──────── INFORMATION SUPPLIED
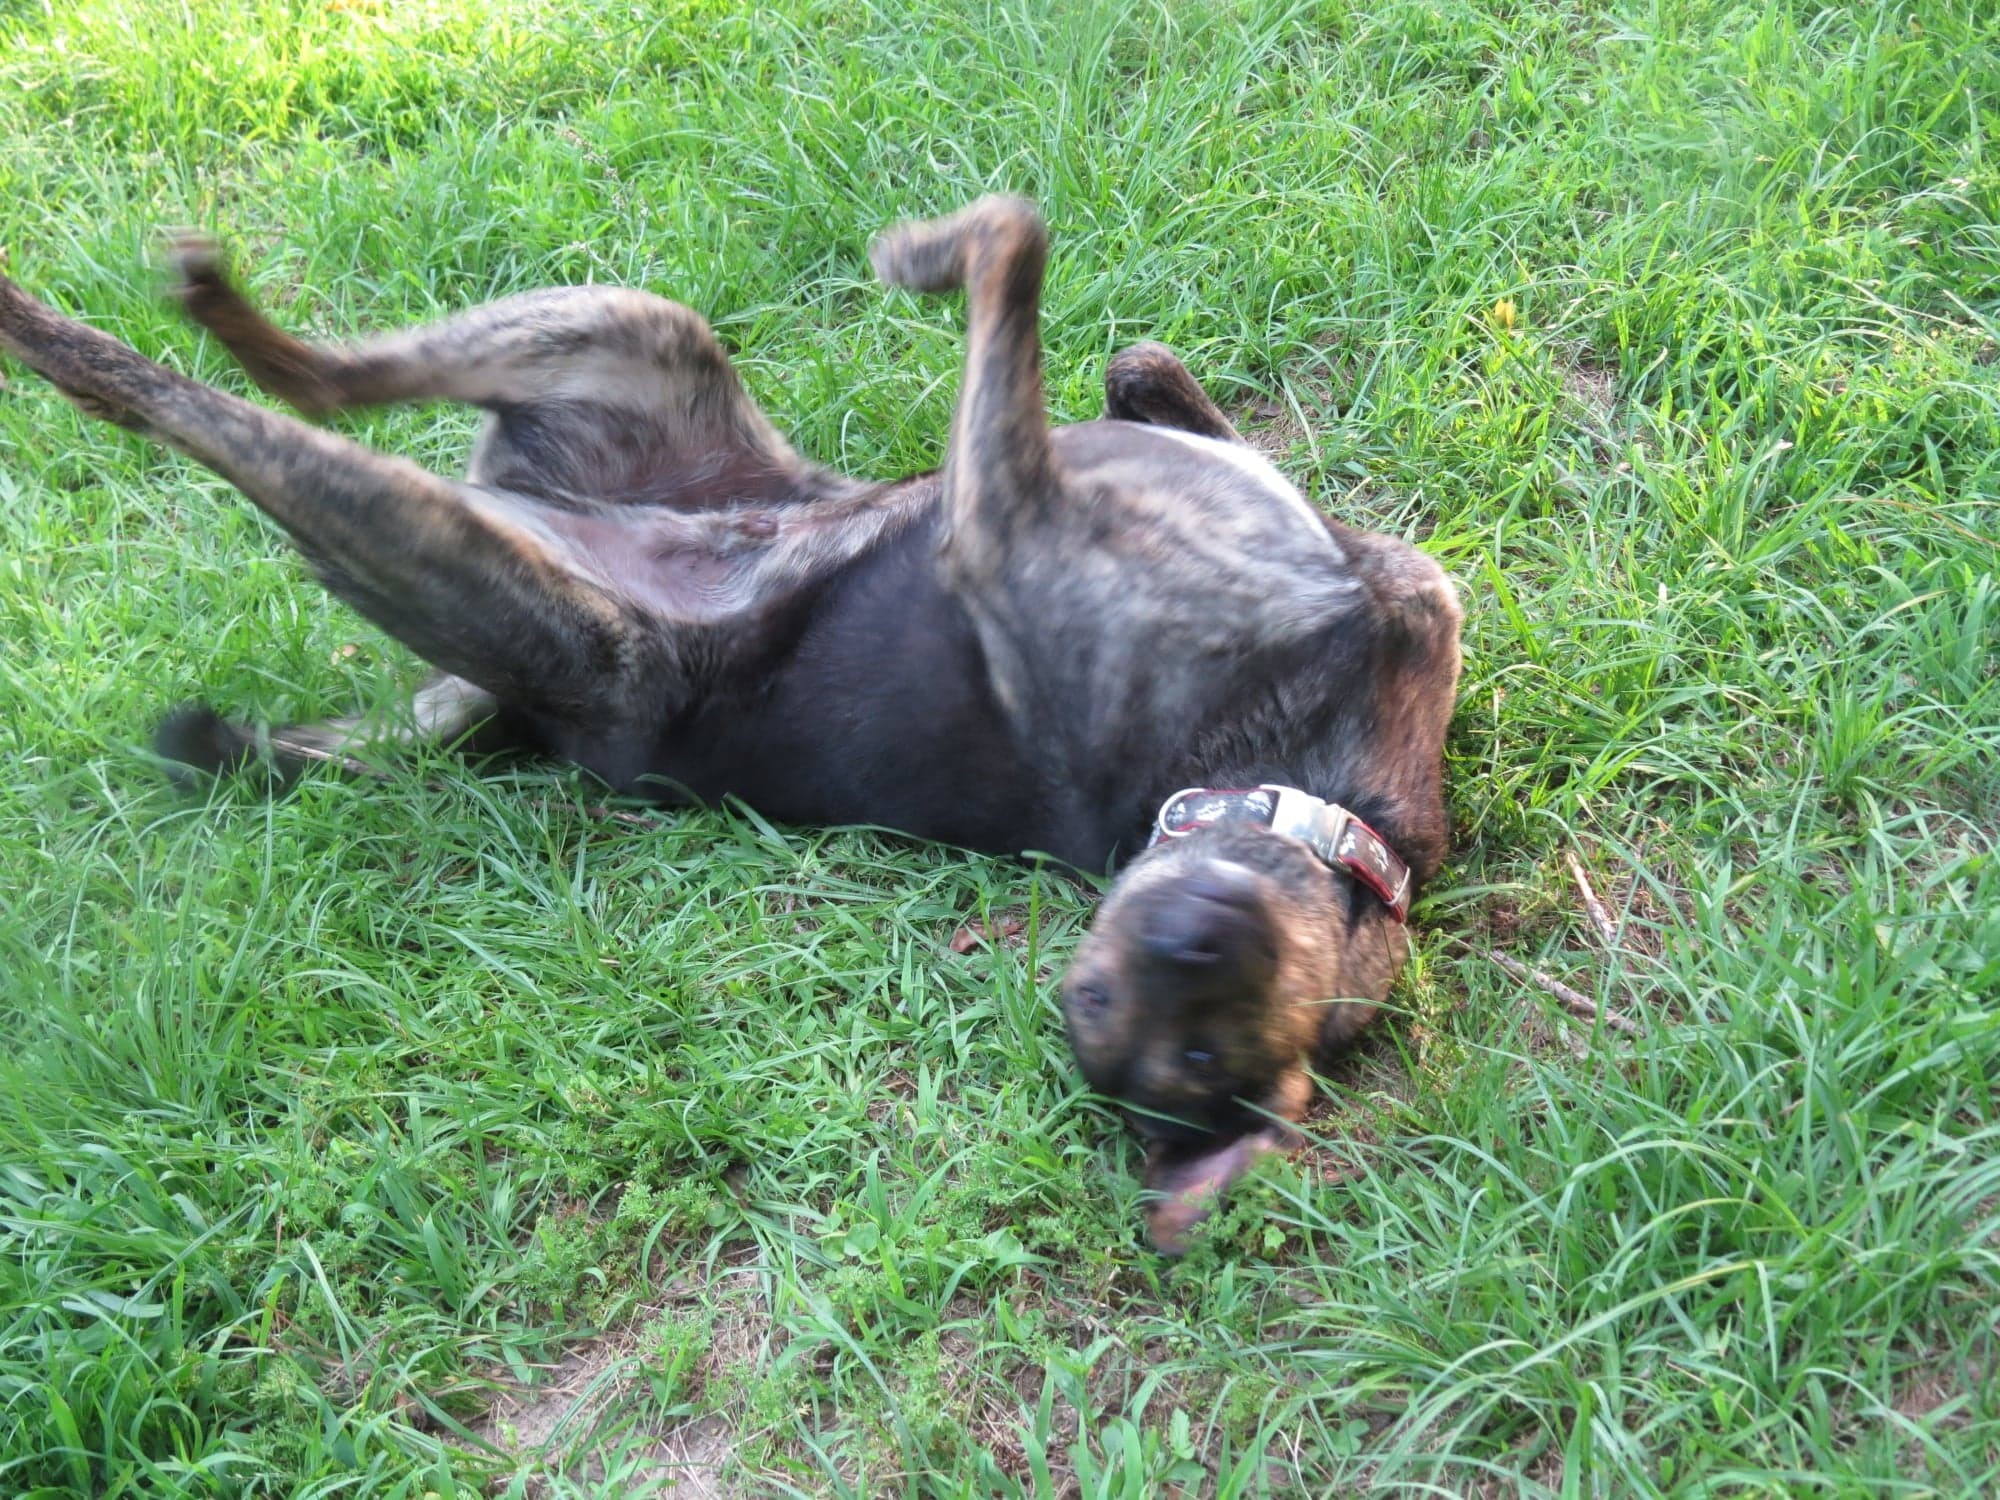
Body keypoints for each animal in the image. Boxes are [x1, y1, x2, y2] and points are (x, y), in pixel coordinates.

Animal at [3, 200, 1472, 1256]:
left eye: (1200, 1054)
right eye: (1105, 995)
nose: (1189, 936)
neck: (1318, 807)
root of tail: (535, 722)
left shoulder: (1013, 517)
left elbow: (1017, 246)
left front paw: (932, 253)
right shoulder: (1041, 498)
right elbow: (1106, 330)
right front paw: (950, 266)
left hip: (483, 559)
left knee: (204, 408)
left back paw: (107, 331)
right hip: (627, 334)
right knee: (319, 382)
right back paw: (214, 315)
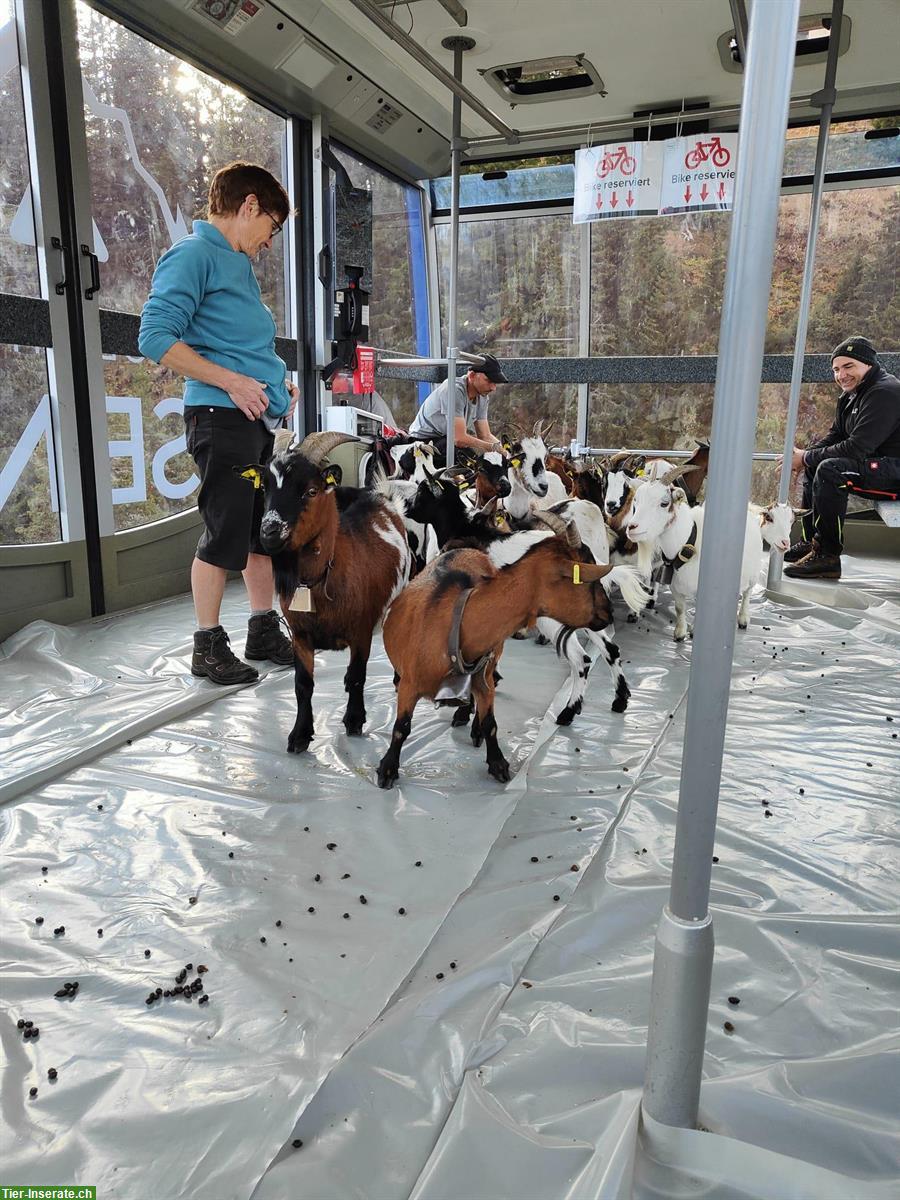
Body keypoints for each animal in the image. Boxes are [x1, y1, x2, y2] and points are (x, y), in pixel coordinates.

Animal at [376, 542, 638, 787]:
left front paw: (497, 763)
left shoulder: (484, 675)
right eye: (588, 581)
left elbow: (490, 723)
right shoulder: (409, 684)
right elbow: (401, 727)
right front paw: (387, 770)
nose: (609, 612)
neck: (455, 624)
────────────────
TASK DESCRIPTION: Once the line containing "left shoulder: (1013, 517)" is found, transcribe it and every line after it to the end of the records, exactly and with no pictures.

WRITTEN RESPONSE:
left shoulder: (1013, 517)
left elbow: (1017, 246)
left front paw: (932, 253)
right shoulder: (1041, 498)
right elbow: (1106, 330)
right front paw: (950, 266)
left hip: (483, 559)
left knee: (204, 408)
left back paw: (107, 331)
right hip: (627, 334)
right knee: (319, 382)
right back paw: (214, 315)
Body keypoints for each animal in the image. Boxes are [x1, y1, x2, y2] and points are (x, y), in pixel coordinates.

Animal at [376, 542, 638, 787]:
left front paw: (497, 763)
left shoulder: (484, 675)
right eye: (588, 581)
left elbow: (490, 723)
right shoulder: (409, 684)
right elbow: (401, 727)
right front paw: (387, 770)
nose: (609, 612)
neck: (455, 624)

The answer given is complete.